Wir müssten eigentlich genug haben von den Versprech-ungen und ewigem Palaver. Es fehlt ein Mann an der Spitze, der unser Vertrauen verdient, der mit Mut und Charakter auch Taten zeigt!

Wo kann Vertrauen in die Zukunft entstehen, wenn Spitzenleute der Politik nicht einmal den privaten Bereich in Ordnung haben. Wie soll dann der Staat in den Griff zu bekommen sein? Macht und Reichtum zieht eben Frauen an wie Licht Fliegen. Man kann nicht ohne Risiko regieren. Kleine Schritte zur Belebung der Konjunktur sollten Anreize schaffen. Warum steht Deutschland immer an letzter Stelle der Europäischen Länder beim Wachstum? Jedes Jahr wird die Wachstums-Prognose der 5 „Weisen" um mehr als die Hälfte und für 2005 schon wieder von 1,6 auf 0,7 % revidiert!

Jeder Bauer trägt bewusst das Risiko der Ernte: geht die Saat auf? Gibt es genug Regen? Wie wird das Wetter? Welche Unwetter treffen mich dieses Jahr? Ist die Investition rentabel? Oder soll man gleich nur die Pauschalen für das Brachliegen der Felder kassieren? Wer nicht sät, der kann nicht ernten. Ohne Investition geht es einfach nicht. Und Investitionen gibt es nur, wenn Umsatzerwartungen den zusätzlichen Bedarf signali-sieren. Dann gibt es wieder Arbeitsplätze.

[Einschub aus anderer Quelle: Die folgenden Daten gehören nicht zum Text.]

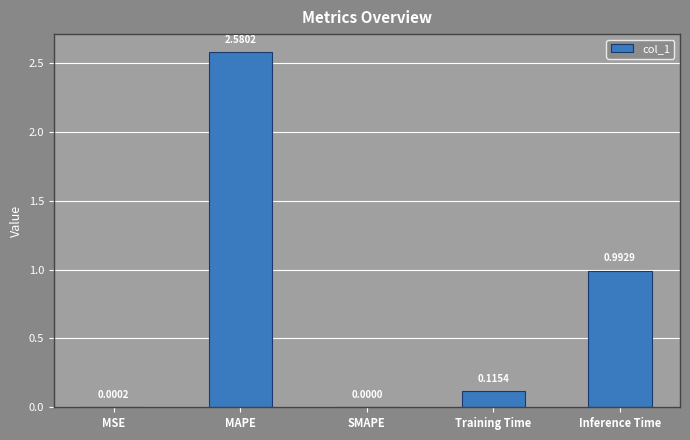

Count the number of data series in this chart.

1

Der Bürger hat es durch seine Entscheidung in der Hand, die Weichen für die Zukunft zu stellen: Sparen ist unter diesen Gesichtspunkten falsch, da die Entwertung intensiv fortschreitet.

Da der Einzelne sowieso keine Möglichkeit der politischen Beeinflussung hat, geht man in sich, versucht zu Ver-stehen und findet nur Trost in noch schlimmeren menschlichen Ereignissen.

Das Glück ist leise, fast still. Das Geheimnis des Glücks besteht in der Zufriedenheit mit dem, was man noch hat, besinnt sich auf das Wesentliche, um den Kampf zu beenden und seinen Frieden zu finden.